- **AIM OF THE TASK**
Set out every line of the data below as a Markdown table with two columns, n for the row number and Line for the text of the line, skipping any blank lines. Leave the pictures out of your answer.

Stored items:
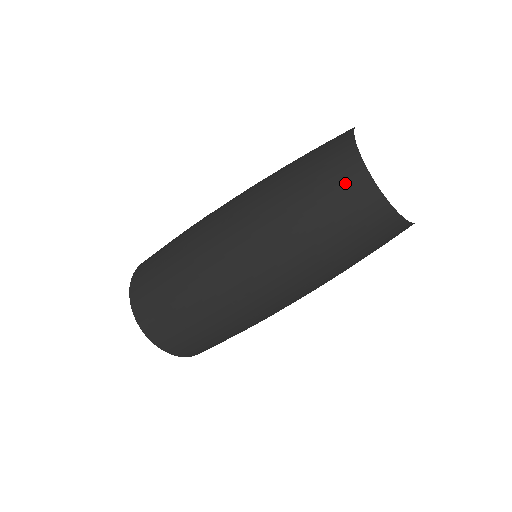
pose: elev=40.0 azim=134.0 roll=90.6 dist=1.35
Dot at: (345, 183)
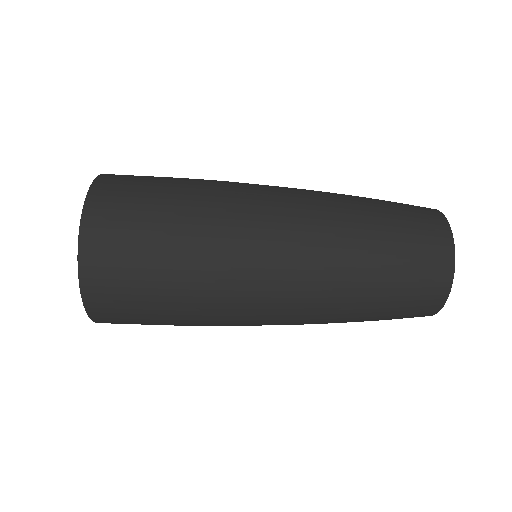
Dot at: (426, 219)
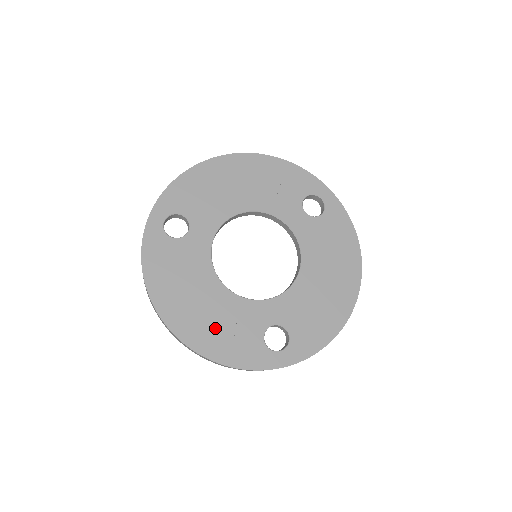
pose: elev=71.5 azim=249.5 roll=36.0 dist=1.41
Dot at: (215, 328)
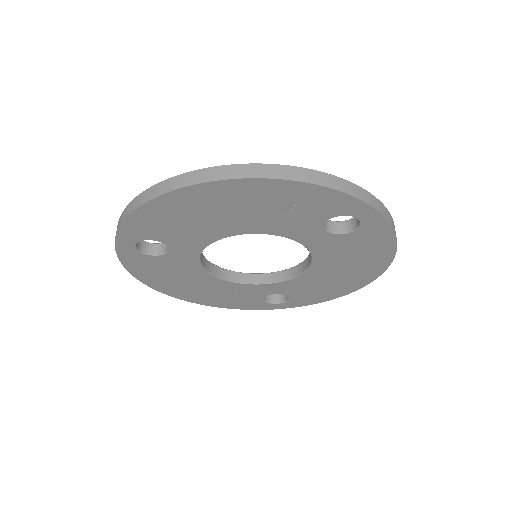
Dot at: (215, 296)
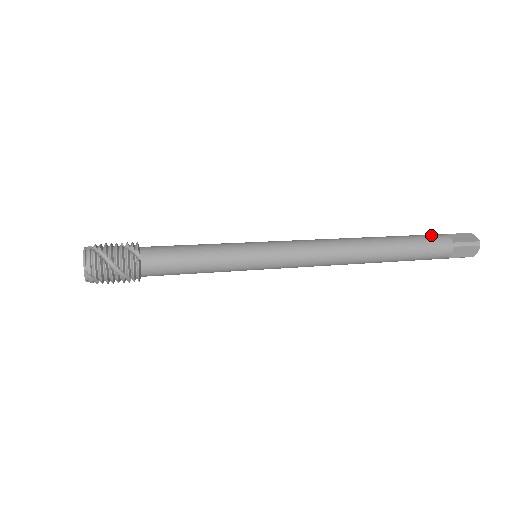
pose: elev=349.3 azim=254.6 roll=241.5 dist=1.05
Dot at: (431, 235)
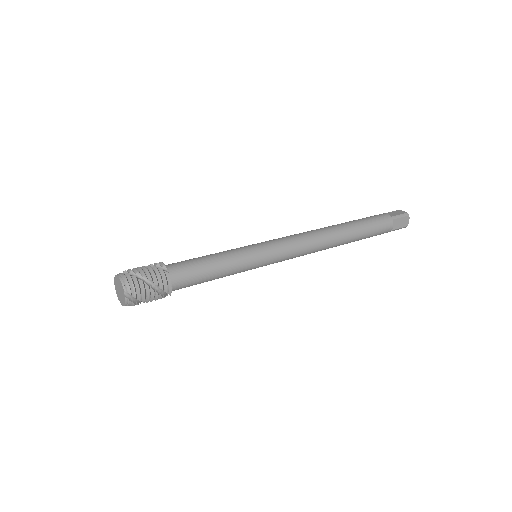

- **RIGHT ANSWER**
| n | Line |
|---|---|
| 1 | pose: elev=40.0 azim=134.0 roll=90.6 dist=1.35 |
| 2 | Dot at: (345, 183) |
| 3 | Dot at: (426, 219) |
| 4 | pose: elev=71.5 azim=249.5 roll=36.0 dist=1.41 |
| 5 | Dot at: (215, 328) |
| 6 | Dot at: (215, 296) |
| 7 | pose: elev=349.3 azim=254.6 roll=241.5 dist=1.05 |
| 8 | Dot at: (431, 235) |